> **Input for this task**
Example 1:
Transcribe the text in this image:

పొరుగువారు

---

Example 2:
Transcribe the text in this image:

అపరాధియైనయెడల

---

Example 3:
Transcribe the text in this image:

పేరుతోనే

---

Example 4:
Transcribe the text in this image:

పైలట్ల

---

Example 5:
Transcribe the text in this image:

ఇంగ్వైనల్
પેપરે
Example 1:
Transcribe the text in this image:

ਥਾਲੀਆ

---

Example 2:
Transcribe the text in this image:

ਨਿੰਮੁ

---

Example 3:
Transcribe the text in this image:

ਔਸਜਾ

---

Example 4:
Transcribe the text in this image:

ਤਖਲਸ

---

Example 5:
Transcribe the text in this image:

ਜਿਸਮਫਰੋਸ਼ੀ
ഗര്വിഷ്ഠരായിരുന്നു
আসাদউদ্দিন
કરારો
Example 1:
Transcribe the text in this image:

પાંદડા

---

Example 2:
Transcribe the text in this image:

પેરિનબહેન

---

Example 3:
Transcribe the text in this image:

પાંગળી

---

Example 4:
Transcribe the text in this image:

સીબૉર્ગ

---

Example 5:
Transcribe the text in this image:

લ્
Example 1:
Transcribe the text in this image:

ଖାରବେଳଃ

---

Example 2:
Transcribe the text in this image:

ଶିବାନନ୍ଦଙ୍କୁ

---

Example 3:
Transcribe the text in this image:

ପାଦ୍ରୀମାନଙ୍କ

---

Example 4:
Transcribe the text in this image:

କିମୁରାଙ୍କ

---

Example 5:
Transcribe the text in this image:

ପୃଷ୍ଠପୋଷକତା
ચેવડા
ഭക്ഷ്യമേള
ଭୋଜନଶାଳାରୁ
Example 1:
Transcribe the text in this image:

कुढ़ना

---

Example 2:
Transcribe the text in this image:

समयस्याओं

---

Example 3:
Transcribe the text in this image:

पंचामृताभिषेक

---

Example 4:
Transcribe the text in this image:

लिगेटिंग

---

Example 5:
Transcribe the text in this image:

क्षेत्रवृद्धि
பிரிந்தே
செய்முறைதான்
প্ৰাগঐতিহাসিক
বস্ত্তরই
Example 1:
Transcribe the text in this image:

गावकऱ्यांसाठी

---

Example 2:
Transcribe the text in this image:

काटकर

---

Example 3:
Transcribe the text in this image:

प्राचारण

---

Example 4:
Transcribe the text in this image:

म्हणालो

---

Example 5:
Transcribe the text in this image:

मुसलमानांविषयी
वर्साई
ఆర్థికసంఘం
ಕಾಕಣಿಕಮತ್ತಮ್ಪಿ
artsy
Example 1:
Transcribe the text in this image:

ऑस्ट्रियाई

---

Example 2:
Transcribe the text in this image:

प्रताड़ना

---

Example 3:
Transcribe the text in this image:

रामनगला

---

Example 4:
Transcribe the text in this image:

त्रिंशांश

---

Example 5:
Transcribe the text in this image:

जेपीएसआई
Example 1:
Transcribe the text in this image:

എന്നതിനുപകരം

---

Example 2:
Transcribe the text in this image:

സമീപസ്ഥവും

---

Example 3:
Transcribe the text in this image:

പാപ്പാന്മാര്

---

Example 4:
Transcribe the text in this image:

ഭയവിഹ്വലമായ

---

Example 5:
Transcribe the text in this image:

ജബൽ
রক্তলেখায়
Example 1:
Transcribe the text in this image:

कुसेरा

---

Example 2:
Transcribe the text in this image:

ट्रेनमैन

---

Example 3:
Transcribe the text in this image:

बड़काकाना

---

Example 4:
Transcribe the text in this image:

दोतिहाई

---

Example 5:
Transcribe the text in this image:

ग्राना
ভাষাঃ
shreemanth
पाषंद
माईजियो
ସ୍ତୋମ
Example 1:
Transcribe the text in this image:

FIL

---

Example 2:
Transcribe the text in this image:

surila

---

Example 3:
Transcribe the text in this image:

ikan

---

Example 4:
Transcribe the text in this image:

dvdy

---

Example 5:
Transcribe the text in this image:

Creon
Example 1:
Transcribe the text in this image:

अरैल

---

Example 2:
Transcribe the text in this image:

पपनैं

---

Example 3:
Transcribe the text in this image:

> **Description of the task**
The answer should consist of every record above, copied exactly.

> **Result for this task**
Example 1:
Transcribe the text in this image:

పొరుగువారు

---

Example 2:
Transcribe the text in this image:

అపరాధియైనయెడల

---

Example 3:
Transcribe the text in this image:

పేరుతోనే

---

Example 4:
Transcribe the text in this image:

పైలట్ల

---

Example 5:
Transcribe the text in this image:

ఇంగ్వైనల్
પેપરે
Example 1:
Transcribe the text in this image:

ਥਾਲੀਆ

---

Example 2:
Transcribe the text in this image:

ਨਿੰਮੁ

---

Example 3:
Transcribe the text in this image:

ਔਸਜਾ

---

Example 4:
Transcribe the text in this image:

ਤਖਲਸ

---

Example 5:
Transcribe the text in this image:

ਜਿਸਮਫਰੋਸ਼ੀ
ഗര്വിഷ്ഠരായിരുന്നു
আসাদউদ্দিন
કરારો
Example 1:
Transcribe the text in this image:

પાંદડા

---

Example 2:
Transcribe the text in this image:

પેરિનબહેન

---

Example 3:
Transcribe the text in this image:

પાંગળી

---

Example 4:
Transcribe the text in this image:

સીબૉર્ગ

---

Example 5:
Transcribe the text in this image:

લ્
Example 1:
Transcribe the text in this image:

ଖାରବେଳଃ

---

Example 2:
Transcribe the text in this image:

ଶିବାନନ୍ଦଙ୍କୁ

---

Example 3:
Transcribe the text in this image:

ପାଦ୍ରୀମାନଙ୍କ

---

Example 4:
Transcribe the text in this image:

କିମୁରାଙ୍କ

---

Example 5:
Transcribe the text in this image:

ପୃଷ୍ଠପୋଷକତା
ચેવડા
ഭക്ഷ്യമേള
ଭୋଜନଶାଳାରୁ
Example 1:
Transcribe the text in this image:

कुढ़ना

---

Example 2:
Transcribe the text in this image:

समयस्याओं

---

Example 3:
Transcribe the text in this image:

पंचामृताभिषेक

---

Example 4:
Transcribe the text in this image:

लिगेटिंग

---

Example 5:
Transcribe the text in this image:

क्षेत्रवृद्धि
பிரிந்தே
செய்முறைதான்
প্ৰাগঐতিহাসিক
বস্ত্তরই
Example 1:
Transcribe the text in this image:

गावकऱ्यांसाठी

---

Example 2:
Transcribe the text in this image:

काटकर

---

Example 3:
Transcribe the text in this image:

प्राचारण

---

Example 4:
Transcribe the text in this image:

म्हणालो

---

Example 5:
Transcribe the text in this image:

मुसलमानांविषयी
वर्साई
ఆర్థికసంఘం
ಕಾಕಣಿಕಮತ್ತಮ್ಪಿ
artsy
Example 1:
Transcribe the text in this image:

ऑस्ट्रियाई

---

Example 2:
Transcribe the text in this image:

प्रताड़ना

---

Example 3:
Transcribe the text in this image:

रामनगला

---

Example 4:
Transcribe the text in this image:

त्रिंशांश

---

Example 5:
Transcribe the text in this image:

जेपीएसआई
Example 1:
Transcribe the text in this image:

എന്നതിനുപകരം

---

Example 2:
Transcribe the text in this image:

സമീപസ്ഥവും

---

Example 3:
Transcribe the text in this image:

പാപ്പാന്മാര്

---

Example 4:
Transcribe the text in this image:

ഭയവിഹ്വലമായ

---

Example 5:
Transcribe the text in this image:

ജബൽ
রক্তলেখায়
Example 1:
Transcribe the text in this image:

कुसेरा

---

Example 2:
Transcribe the text in this image:

ट्रेनमैन

---

Example 3:
Transcribe the text in this image:

बड़काकाना

---

Example 4:
Transcribe the text in this image:

दोतिहाई

---

Example 5:
Transcribe the text in this image:

ग्राना
ভাষাঃ
shreemanth
पाषंद
माईजियो
ସ୍ତୋମ
Example 1:
Transcribe the text in this image:

FIL

---

Example 2:
Transcribe the text in this image:

surila

---

Example 3:
Transcribe the text in this image:

ikan

---

Example 4:
Transcribe the text in this image:

dvdy

---

Example 5:
Transcribe the text in this image:

Creon
Example 1:
Transcribe the text in this image:

अरैल

---

Example 2:
Transcribe the text in this image:

पपनैं

---

Example 3:
Transcribe the text in this image:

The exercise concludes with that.